Catamenial pneumothorax secondary to pleural endometriosis. Clinical-pathological and immunohistochemical study of a case
Mauricio Brindis Zavaleta, Sergio Piña Oviedo, Javier Baquera Heredia, León Green, Carlos Ortiz Hidalgo
2007, Number 4
2007; 66 (4)
ABSTRACT
We present a case of catamenial pneumothorax in a 48-year-old woman. The patient presented with dyspnea, pleuritic pain and spontaneous pneumothorax, which coincided with the onset of menses.
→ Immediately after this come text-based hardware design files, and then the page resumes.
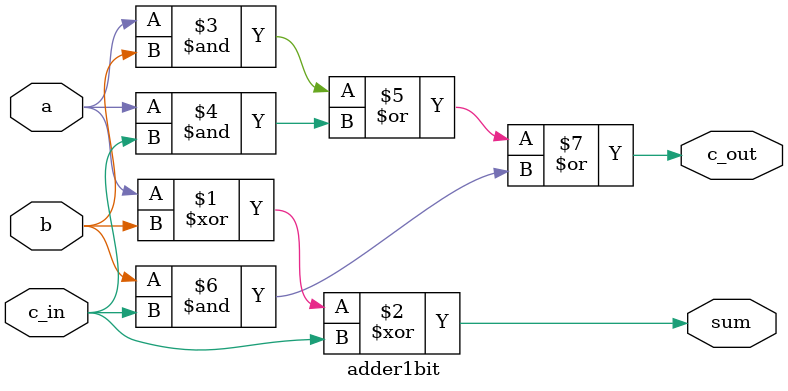
<source format=v>
`timescale 1ns / 1ps


module adder1bit(a,b,c_in,c_out,sum);
input a, b, c_in;
output sum, c_out;

assign sum = a ^ b ^ c_in;
assign c_out =  (a & b) | (a & c_in) | (b & c_in);

endmodule
</source>
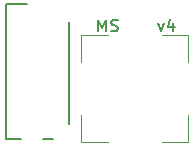
<source format=gbr>
G04 #@! TF.GenerationSoftware,KiCad,Pcbnew,(5.1.0)-1*
G04 #@! TF.CreationDate,2019-09-21T16:05:28-07:00*
G04 #@! TF.ProjectId,Miniscope-v4-wire-free,4d696e69-7363-46f7-9065-2d76342d7769,rev?*
G04 #@! TF.SameCoordinates,Original*
G04 #@! TF.FileFunction,Legend,Top*
G04 #@! TF.FilePolarity,Positive*
%FSLAX46Y46*%
G04 Gerber Fmt 4.6, Leading zero omitted, Abs format (unit mm)*
G04 Created by KiCad (PCBNEW (5.1.0)-1) date 2019-09-21 16:05:28*
%MOMM*%
%LPD*%
G04 APERTURE LIST*
%ADD10C,0.150000*%
%ADD11C,0.100000*%
G04 APERTURE END LIST*
D10*
X108350523Y-88495580D02*
X108350523Y-87495580D01*
X108683857Y-88209866D01*
X109017190Y-87495580D01*
X109017190Y-88495580D01*
X109445761Y-88447961D02*
X109588619Y-88495580D01*
X109826714Y-88495580D01*
X109921952Y-88447961D01*
X109969571Y-88400342D01*
X110017190Y-88305104D01*
X110017190Y-88209866D01*
X109969571Y-88114628D01*
X109921952Y-88067009D01*
X109826714Y-88019390D01*
X109636238Y-87971771D01*
X109541000Y-87924152D01*
X109493380Y-87876533D01*
X109445761Y-87781295D01*
X109445761Y-87686057D01*
X109493380Y-87590819D01*
X109541000Y-87543200D01*
X109636238Y-87495580D01*
X109874333Y-87495580D01*
X110017190Y-87543200D01*
X113398142Y-87828914D02*
X113636238Y-88495580D01*
X113874333Y-87828914D01*
X114683857Y-87828914D02*
X114683857Y-88495580D01*
X114445761Y-87447961D02*
X114207666Y-88162247D01*
X114826714Y-88162247D01*
D11*
X106909400Y-97856400D02*
X109174400Y-97856400D01*
X106909400Y-95591400D02*
X106909400Y-97856400D01*
X106909400Y-88796400D02*
X109174400Y-88796400D01*
X106909400Y-91061400D02*
X106909400Y-88796400D01*
X115969400Y-88796400D02*
X113704400Y-88796400D01*
X115969400Y-91061400D02*
X115969400Y-88796400D01*
X115969400Y-97856400D02*
X113704400Y-97856400D01*
X115969400Y-95591400D02*
X115969400Y-97856400D01*
D10*
X103687400Y-97608800D02*
X104487400Y-97608800D01*
X105887400Y-87708800D02*
X105887400Y-96308800D01*
X100487400Y-86208800D02*
X102287400Y-86208800D01*
X100487400Y-97608800D02*
X101787400Y-97608800D01*
X100487400Y-86208800D02*
X100487400Y-97608800D01*
M02*

</source>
She underwent a right pleurotomy with pleural abrasion of the whole parietal pleura, including the mediastinal pleura. A histological examination showed that the lesion presented sheets of cells resembling endometrial glands and endometrial stroma. Immunohistochemically, the nuclei of the endometrial glands were positive for estrogen and progesterone receptors and stromal cells were strongly positive for CD10. The etiology of catamenial pneumothorax is unclear, however, spontaneous rupture of blebs during hormonal changes, alveolar rupture due to prostaglandin-induced bronchiolar constriction, and sloughing of ectopic endometrial implants in the visceral pleura during menstruation with resultant air leaks have been implicated. Catamenial pneumothorax should be suspected in any woman with pneumothorax and unilateral pain with serohemorrhagic pleural effusion, dyspnea, coughing and recurrent right-sided pneumothorax after the onset of menstruation.